OPIS ZADANIA. Przepisz dokładnie fragment zestawienia, który zaczyna się jego pierwszym wierszem i kończy wierszem zawierającym „Having the professional”, łącznie z oboma tymi wierszami.

------------------------

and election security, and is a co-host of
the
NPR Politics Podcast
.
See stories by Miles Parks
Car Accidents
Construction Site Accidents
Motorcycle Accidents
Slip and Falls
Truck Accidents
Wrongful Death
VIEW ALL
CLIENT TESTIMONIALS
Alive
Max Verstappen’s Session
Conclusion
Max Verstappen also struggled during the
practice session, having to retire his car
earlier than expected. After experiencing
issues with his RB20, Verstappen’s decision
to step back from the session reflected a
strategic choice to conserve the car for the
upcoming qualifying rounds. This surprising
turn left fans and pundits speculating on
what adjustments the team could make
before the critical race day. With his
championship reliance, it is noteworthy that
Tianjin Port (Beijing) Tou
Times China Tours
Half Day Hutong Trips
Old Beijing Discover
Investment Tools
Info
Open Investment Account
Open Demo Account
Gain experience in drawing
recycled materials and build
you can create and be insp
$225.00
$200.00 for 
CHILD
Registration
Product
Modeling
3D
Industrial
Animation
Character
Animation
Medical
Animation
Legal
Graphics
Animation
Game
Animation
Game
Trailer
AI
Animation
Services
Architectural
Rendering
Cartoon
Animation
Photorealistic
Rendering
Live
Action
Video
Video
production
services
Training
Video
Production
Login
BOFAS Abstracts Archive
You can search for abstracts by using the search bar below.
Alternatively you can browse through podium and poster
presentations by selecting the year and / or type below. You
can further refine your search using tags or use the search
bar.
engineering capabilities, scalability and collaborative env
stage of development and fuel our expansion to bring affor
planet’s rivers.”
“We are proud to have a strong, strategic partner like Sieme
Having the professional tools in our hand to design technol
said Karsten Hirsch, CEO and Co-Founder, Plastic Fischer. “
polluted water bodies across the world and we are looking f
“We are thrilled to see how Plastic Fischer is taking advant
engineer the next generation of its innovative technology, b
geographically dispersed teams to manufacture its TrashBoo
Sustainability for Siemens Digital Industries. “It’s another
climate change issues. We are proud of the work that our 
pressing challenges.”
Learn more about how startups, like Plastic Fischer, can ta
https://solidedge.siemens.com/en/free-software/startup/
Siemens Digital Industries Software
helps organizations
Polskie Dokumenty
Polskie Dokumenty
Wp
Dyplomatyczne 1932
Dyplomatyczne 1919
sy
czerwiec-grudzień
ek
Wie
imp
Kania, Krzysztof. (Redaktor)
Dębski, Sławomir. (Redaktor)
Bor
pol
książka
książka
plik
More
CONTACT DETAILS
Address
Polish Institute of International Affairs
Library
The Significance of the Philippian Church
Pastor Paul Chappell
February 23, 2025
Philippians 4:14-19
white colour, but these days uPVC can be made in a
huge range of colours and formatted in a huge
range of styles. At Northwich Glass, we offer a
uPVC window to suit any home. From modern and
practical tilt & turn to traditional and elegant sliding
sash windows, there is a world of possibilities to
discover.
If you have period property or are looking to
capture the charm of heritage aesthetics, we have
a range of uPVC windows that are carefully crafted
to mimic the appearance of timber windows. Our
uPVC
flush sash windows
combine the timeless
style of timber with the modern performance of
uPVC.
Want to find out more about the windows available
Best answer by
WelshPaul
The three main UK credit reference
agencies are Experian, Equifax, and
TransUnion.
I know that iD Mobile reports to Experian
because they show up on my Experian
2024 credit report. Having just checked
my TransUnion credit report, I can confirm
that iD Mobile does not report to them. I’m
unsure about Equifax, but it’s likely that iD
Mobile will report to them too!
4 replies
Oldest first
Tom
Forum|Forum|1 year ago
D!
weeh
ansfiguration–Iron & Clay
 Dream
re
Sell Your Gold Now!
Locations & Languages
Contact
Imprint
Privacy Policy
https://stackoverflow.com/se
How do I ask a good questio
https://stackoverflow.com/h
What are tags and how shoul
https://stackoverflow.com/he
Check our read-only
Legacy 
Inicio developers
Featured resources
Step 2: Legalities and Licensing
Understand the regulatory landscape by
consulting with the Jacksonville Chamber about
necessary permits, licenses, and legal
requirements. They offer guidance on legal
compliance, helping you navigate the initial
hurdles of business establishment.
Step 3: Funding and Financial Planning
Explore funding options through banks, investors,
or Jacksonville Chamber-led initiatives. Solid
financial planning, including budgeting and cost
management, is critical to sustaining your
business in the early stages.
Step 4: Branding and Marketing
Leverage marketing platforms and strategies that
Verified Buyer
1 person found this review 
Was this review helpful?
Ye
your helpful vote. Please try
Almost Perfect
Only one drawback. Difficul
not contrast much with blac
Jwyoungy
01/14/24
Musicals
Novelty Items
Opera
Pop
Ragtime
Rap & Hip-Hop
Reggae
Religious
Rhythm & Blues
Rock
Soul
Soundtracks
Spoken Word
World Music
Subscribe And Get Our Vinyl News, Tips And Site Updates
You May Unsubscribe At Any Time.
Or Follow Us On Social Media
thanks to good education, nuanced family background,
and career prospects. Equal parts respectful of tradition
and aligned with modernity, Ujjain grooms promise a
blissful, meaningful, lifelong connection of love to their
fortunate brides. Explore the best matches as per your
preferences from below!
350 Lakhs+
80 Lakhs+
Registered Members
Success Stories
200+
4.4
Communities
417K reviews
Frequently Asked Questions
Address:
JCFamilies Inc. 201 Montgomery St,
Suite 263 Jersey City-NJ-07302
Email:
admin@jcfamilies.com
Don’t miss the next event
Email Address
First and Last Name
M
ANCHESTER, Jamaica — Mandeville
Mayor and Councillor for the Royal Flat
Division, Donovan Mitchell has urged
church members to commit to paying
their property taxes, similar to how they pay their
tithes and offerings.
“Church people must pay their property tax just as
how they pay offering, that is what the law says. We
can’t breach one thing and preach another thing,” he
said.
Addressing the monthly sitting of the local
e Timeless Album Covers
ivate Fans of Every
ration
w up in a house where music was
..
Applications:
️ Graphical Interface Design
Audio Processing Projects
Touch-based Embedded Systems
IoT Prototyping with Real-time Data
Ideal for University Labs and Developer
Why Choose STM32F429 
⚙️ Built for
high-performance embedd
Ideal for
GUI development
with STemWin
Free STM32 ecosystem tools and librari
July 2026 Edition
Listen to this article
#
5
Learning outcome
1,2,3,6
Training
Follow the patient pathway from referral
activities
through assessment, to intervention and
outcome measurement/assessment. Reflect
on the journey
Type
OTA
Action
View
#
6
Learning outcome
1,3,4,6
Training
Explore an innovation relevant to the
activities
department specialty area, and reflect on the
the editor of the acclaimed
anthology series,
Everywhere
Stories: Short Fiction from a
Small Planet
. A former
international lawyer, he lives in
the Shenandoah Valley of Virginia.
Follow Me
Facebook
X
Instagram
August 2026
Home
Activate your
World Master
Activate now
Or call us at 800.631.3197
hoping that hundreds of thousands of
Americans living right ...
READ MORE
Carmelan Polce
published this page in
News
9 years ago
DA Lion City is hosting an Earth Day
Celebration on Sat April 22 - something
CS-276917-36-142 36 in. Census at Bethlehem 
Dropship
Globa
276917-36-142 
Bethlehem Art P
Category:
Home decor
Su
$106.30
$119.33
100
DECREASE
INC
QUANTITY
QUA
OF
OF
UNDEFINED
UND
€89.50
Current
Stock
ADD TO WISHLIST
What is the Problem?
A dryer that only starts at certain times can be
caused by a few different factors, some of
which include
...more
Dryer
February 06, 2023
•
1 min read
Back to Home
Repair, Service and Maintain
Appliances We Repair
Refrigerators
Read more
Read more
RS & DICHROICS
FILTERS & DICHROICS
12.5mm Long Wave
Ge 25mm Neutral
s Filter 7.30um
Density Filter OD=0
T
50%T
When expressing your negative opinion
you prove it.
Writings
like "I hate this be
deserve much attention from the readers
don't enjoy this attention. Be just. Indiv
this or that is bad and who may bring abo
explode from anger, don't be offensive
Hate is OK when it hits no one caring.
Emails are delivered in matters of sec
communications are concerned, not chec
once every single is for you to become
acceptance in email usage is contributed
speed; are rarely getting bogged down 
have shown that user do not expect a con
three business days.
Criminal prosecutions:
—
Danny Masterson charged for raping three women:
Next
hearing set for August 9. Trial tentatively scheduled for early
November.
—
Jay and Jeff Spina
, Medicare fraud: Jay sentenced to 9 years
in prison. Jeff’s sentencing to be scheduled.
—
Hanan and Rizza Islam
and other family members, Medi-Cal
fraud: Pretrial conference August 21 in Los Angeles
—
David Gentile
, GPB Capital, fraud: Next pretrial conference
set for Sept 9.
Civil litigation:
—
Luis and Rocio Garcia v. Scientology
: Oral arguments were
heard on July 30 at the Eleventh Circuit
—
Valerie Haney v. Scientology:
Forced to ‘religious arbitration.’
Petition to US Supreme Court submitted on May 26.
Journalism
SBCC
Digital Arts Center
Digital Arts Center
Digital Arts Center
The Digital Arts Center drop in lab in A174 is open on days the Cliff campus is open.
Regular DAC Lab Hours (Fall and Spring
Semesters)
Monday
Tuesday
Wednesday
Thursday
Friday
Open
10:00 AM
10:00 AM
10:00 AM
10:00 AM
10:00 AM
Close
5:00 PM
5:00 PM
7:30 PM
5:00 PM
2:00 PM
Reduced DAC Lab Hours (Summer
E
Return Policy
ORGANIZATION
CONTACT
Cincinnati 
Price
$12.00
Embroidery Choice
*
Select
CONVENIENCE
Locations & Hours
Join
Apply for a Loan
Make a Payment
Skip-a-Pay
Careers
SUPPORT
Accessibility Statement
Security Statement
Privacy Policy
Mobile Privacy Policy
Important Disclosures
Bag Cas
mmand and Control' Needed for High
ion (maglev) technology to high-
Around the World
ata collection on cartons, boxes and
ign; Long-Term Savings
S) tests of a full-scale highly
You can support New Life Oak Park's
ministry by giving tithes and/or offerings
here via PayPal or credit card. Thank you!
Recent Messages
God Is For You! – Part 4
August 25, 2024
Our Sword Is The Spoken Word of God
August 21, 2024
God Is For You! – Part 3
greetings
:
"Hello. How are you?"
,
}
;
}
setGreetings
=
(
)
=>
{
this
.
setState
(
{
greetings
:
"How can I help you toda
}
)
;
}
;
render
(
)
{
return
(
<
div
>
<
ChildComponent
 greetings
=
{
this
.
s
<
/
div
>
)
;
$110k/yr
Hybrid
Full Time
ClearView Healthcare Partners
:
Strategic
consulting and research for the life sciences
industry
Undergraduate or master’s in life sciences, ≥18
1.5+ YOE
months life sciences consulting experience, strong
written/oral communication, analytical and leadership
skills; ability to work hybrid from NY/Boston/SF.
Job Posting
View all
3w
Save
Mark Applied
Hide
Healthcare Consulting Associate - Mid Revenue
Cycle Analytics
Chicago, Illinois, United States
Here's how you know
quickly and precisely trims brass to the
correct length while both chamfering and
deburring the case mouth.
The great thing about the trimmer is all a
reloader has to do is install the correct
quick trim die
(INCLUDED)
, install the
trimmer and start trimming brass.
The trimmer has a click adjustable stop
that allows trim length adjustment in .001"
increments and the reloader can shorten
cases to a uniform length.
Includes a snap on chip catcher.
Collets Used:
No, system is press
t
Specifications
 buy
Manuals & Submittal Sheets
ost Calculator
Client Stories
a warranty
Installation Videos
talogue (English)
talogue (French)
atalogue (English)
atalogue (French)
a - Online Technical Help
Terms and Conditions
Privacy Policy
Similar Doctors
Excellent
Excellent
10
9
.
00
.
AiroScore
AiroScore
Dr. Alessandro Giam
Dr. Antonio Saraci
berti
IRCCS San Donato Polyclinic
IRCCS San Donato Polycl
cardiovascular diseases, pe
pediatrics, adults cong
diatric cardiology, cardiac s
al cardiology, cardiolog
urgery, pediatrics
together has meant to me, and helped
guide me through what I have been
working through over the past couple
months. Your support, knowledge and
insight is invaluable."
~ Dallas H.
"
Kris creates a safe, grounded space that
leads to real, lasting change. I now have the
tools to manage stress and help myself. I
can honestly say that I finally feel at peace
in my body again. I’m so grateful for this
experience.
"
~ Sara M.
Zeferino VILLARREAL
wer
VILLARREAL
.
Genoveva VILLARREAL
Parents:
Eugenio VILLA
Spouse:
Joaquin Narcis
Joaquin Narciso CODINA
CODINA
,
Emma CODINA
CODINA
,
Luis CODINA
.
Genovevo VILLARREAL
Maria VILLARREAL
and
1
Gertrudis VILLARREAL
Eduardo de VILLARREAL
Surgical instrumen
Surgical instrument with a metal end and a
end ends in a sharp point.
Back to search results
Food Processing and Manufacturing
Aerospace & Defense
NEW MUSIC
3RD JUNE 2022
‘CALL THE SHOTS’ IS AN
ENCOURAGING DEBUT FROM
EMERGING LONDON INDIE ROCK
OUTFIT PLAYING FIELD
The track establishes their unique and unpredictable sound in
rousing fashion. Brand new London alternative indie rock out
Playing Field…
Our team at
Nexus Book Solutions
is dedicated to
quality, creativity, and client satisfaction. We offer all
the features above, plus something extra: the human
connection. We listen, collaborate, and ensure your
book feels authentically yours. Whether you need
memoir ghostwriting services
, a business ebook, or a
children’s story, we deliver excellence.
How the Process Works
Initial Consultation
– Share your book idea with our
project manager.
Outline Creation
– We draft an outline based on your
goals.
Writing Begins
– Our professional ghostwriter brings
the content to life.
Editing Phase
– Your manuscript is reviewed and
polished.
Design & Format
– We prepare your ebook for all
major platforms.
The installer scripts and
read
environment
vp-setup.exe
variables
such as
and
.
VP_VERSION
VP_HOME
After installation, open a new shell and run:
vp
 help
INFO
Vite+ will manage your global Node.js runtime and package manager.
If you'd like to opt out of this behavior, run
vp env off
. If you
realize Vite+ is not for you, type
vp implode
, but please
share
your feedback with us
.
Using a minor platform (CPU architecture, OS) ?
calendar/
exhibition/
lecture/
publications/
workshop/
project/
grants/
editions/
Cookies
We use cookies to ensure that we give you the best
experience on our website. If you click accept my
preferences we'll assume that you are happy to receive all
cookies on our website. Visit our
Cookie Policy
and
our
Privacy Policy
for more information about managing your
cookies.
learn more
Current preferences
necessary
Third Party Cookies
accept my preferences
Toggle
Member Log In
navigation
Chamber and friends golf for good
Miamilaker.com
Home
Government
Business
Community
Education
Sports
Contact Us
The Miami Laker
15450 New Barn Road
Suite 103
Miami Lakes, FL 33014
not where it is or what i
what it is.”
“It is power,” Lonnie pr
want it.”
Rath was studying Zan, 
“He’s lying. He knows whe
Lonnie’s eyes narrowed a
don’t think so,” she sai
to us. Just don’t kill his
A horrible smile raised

------------------------

ODPOWIEDŹ DO ĆWICZENIA.
and election security, and is a co-host of
the
NPR Politics Podcast
.
See stories by Miles Parks
Car Accidents
Construction Site Accidents
Motorcycle Accidents
Slip and Falls
Truck Accidents
Wrongful Death
VIEW ALL
CLIENT TESTIMONIALS
Alive
Max Verstappen’s Session
Conclusion
Max Verstappen also struggled during the
practice session, having to retire his car
earlier than expected. After experiencing
issues with his RB20, Verstappen’s decision
to step back from the session reflected a
strategic choice to conserve the car for the
upcoming qualifying rounds. This surprising
turn left fans and pundits speculating on
what adjustments the team could make
before the critical race day. With his
championship reliance, it is noteworthy that
Tianjin Port (Beijing) Tou
Times China Tours
Half Day Hutong Trips
Old Beijing Discover
Investment Tools
Info
Open Investment Account
Open Demo Account
Gain experience in drawing
recycled materials and build
you can create and be insp
$225.00
$200.00 for 
CHILD
Registration
Product
Modeling
3D
Industrial
Animation
Character
Animation
Medical
Animation
Legal
Graphics
Animation
Game
Animation
Game
Trailer
AI
Animation
Services
Architectural
Rendering
Cartoon
Animation
Photorealistic
Rendering
Live
Action
Video
Video
production
services
Training
Video
Production
Login
BOFAS Abstracts Archive
You can search for abstracts by using the search bar below.
Alternatively you can browse through podium and poster
presentations by selecting the year and / or type below. You
can further refine your search using tags or use the search
bar.
engineering capabilities, scalability and collaborative env
stage of development and fuel our expansion to bring affor
planet’s rivers.”
“We are proud to have a strong, strategic partner like Sieme
Having the professional tools in our hand to design technol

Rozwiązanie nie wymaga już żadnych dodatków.